In short, the Democrats, having figured out a half-century ago they were becoming distasteful to the voters, set about recruiting voters with different tastes.
The Nobility of Citizenship
There seems to be growing agreement in Washington that the 1965 law should be revised to favor persons of “merit” to America. But just like defining the meaning of “legal status” for illegals, defining who “merits” legal immigration will pit Democrats who know exactly what they want—votes—against Republicans who either are trying to project a benevolent image or are simply servicing the Chamber of Commerce’s requests for cheap labor.
Alas, reform of legal immigration is likely to follow the pattern that Trump has set: empty Republican words filled by more purposeful Democrats. Bragging rights for the former, votes for the latter.
Possibly to change this pattern, the country—and immigrant communities—would have to face the Democratic immigration strategy’s ugly reality, namely to turn immigrant communities into the functional political equivalent of blacks. Democrats secure their votes with a small, declining modicum of real assistance, and ever more virulent efforts to incite hate between them and the rest of America. Anyone familiar with Hispanics and Latinos knows how distasteful to them are any and all notions of being treated like blacks.
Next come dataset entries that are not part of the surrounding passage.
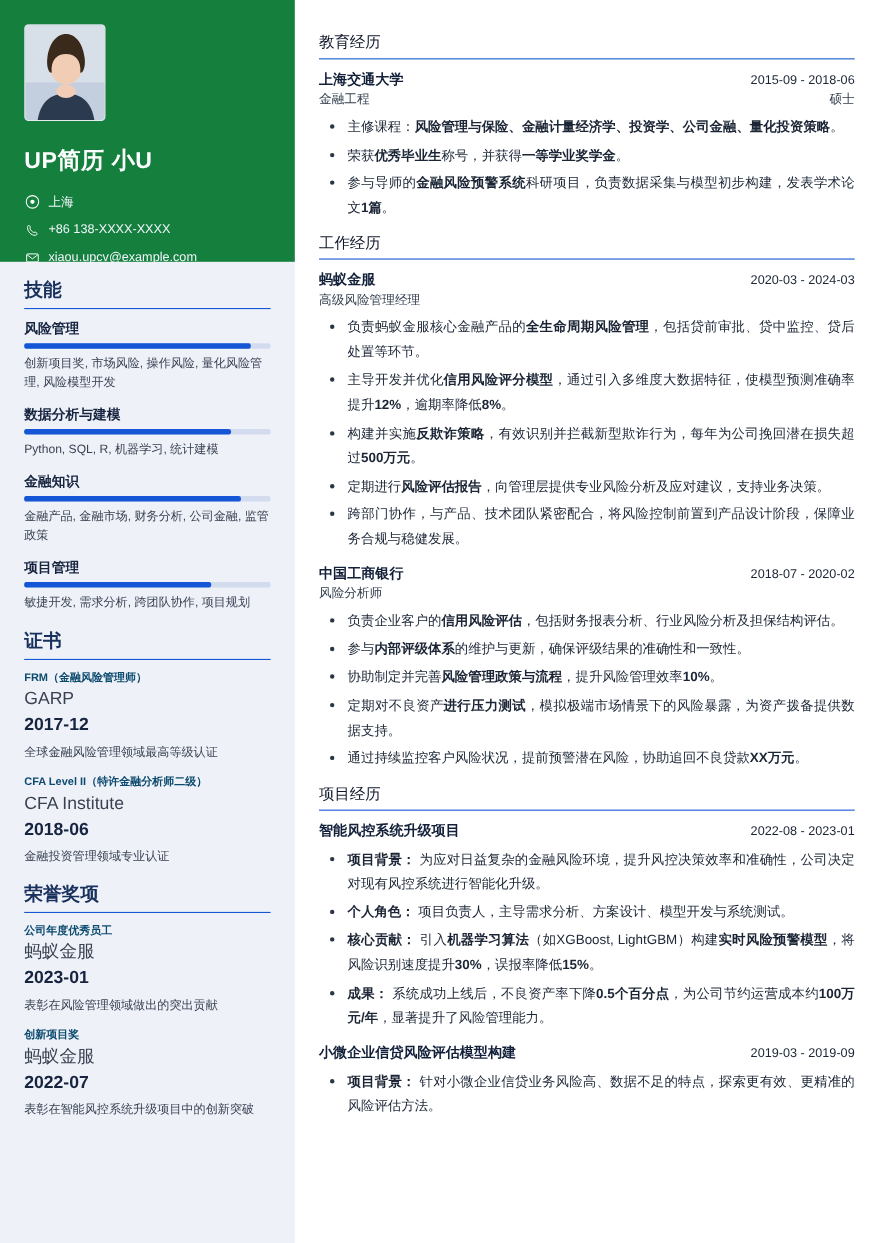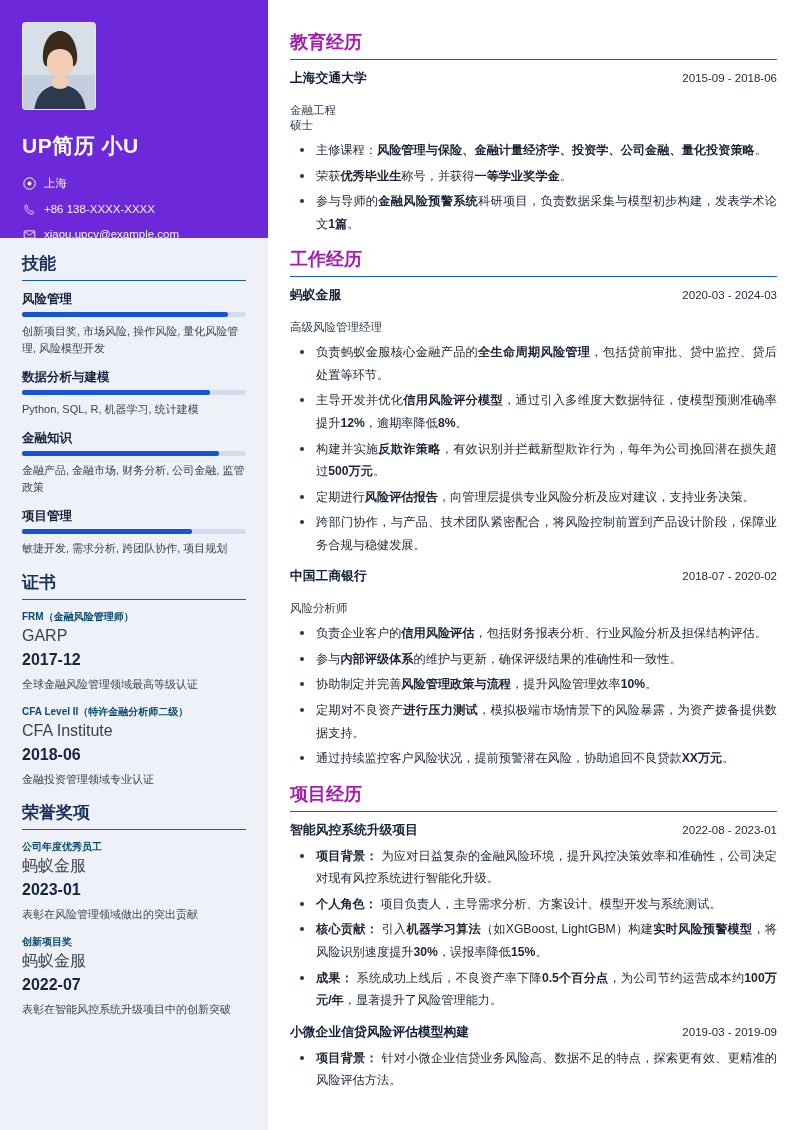--- a/index.html
+++ b/index.html
@@ -19,21 +19,21 @@
   }
 
   
   .sidebar {
     width: 268px;
     flex: 0 0 268px;
     background: #eef1f8;
     position: relative;
   }
   .sidebar-top {
-    background: #6d28d9;
+    background: #15803d;
     color: #ffffff;
     padding: 22px 22px 24px 22px;
     height: 238px;
   }
   .avatar {
     width: 74px;
     height: 88px;
     border-radius: 4px;
     overflow: hidden;
     background: #cbd5e6;
@@ -128,23 +128,23 @@
   }
   .summary {
     font-size: 12.5px;
     line-height: 1.95;
     color: #1b2535;
     text-align: justify;
     padding-bottom: 14px;
   }
   .main-sec { margin-top: 12px; }
   .main-sec-title {
-    font-size: 18px;
-    font-weight: bold;
-    color: #a21caf;
+    font-size: 14px;
+    font-weight: normal;
+    color: #0f172a;
     padding-bottom: 5px;
     border-bottom: 1.5px solid #1556d6;
     margin-bottom: 10px;
   }
   .entry { margin-bottom: 12px; }
   .entry-head {
     display: flex;
     justify-content: space-between;
     align-items: baseline;
   }
@@ -154,25 +154,24 @@
     color: #13203a;
   }
   .entry-date {
     font-size: 11.5px;
     color: #1b2535;
     white-space: nowrap;
   }
   .entry-sub {
     display: flex;
     justify-content: space-between;
-    align-items: flex-start;
+    align-items: center;
     font-size: 11.5px;
     color: #33404f;
-    margin-top: 16px;
-    flex-direction: column;
+    margin-top: 2px;
   }
   ul.bullets {
     list-style: none;
     margin: 6px 0 0 0;
     padding: 0;
   }
   ul.bullets > li {
     position: relative;
     padding-left: 26px;
     font-size: 12.2px;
The sine qua non of transcending the sad state of America’s immigration politics, however, is the revival of discourse over the nobility of citizenship in this great republic. The United States of America is the best of great nations and the greatest of good nations. To have any power over its life is the greatest of responsibilities. Those we elect as stewards of American citizenship must treat it as a sacred trust, and pass it on as such.